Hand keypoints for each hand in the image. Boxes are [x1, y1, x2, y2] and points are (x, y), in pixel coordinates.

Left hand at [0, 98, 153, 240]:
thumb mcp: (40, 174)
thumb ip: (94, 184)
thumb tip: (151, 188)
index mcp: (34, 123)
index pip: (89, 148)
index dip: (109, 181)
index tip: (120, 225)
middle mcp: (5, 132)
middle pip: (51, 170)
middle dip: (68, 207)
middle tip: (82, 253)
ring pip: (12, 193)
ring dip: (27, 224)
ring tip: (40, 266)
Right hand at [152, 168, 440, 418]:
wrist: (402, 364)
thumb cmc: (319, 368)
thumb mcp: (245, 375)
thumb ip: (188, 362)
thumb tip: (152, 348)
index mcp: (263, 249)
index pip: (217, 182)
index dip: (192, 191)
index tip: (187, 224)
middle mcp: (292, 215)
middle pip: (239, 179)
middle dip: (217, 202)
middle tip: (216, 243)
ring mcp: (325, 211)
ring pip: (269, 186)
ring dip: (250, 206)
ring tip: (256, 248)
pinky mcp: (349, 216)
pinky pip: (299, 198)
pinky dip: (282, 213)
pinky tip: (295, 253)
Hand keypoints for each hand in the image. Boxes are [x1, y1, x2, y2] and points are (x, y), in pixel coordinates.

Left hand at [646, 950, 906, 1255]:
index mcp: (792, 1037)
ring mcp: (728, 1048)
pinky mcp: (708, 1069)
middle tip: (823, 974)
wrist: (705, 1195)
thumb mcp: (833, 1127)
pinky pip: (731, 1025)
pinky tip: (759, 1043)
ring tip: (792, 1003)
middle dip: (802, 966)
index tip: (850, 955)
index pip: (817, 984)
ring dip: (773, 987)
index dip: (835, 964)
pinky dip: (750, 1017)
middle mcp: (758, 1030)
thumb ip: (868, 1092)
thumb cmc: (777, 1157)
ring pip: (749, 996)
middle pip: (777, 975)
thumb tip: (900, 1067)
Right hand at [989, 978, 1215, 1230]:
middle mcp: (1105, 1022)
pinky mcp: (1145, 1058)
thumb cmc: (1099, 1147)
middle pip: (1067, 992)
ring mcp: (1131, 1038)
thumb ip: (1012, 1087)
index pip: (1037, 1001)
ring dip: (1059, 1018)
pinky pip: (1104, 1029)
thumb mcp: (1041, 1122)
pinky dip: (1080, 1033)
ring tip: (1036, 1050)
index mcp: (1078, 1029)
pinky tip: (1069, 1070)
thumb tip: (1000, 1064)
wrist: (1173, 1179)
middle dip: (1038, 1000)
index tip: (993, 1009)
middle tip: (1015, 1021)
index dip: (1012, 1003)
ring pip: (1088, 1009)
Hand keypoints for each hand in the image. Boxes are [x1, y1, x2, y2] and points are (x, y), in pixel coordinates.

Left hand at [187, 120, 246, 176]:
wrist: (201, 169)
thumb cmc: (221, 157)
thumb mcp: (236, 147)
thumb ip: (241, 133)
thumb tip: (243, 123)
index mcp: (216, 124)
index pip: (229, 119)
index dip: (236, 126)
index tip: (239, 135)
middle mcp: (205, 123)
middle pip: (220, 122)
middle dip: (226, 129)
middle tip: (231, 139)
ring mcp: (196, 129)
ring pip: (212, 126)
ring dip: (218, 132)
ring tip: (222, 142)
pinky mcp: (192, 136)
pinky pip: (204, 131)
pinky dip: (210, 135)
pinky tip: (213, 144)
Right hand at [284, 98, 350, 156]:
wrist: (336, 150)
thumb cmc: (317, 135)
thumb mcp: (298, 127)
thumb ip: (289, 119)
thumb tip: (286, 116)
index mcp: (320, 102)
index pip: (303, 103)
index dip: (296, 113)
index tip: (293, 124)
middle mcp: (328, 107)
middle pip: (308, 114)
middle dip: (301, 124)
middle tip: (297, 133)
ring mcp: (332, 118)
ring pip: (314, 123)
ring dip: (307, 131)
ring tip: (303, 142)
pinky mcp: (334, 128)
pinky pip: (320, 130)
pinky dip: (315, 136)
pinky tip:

→ **ACTIVITY**
Reproduce only what lies between the start of the listing above and the end of the line containing "pinky pip: (299, 198)", keeping every line exact.

→ **FINISHED EXERCISE**
Hand keypoints for each hand in the image. Boxes are [x1, y1, x2, y2] and points are (x, y), in pixel coordinates.

Left hand at [0, 98, 153, 240]:
thumb mcp: (40, 174)
thumb ip: (94, 184)
thumb tip: (151, 188)
index mcp: (34, 123)
index pip: (89, 148)
index dip: (109, 181)
index tip: (120, 225)
middle mcp: (5, 132)
middle pip: (51, 170)
middle dip: (68, 207)
middle tip: (82, 253)
ring pip: (12, 193)
ring dip: (27, 224)
ring tip: (40, 266)
Right hand at [152, 168, 440, 418]:
wrist: (402, 364)
thumb cmc: (319, 368)
thumb mcp: (245, 375)
thumb ip: (188, 362)
thumb tip: (152, 348)
index mcp: (263, 249)
index pip: (217, 182)
index dip: (192, 191)
index tip: (187, 224)
middle mcp: (292, 215)
middle pip: (239, 179)
middle dip: (217, 202)
middle tip: (216, 243)
ring mcp: (325, 211)
ring pip: (269, 186)
ring dip: (250, 206)
ring tip: (256, 248)
pinky mcp: (349, 216)
pinky pip: (299, 198)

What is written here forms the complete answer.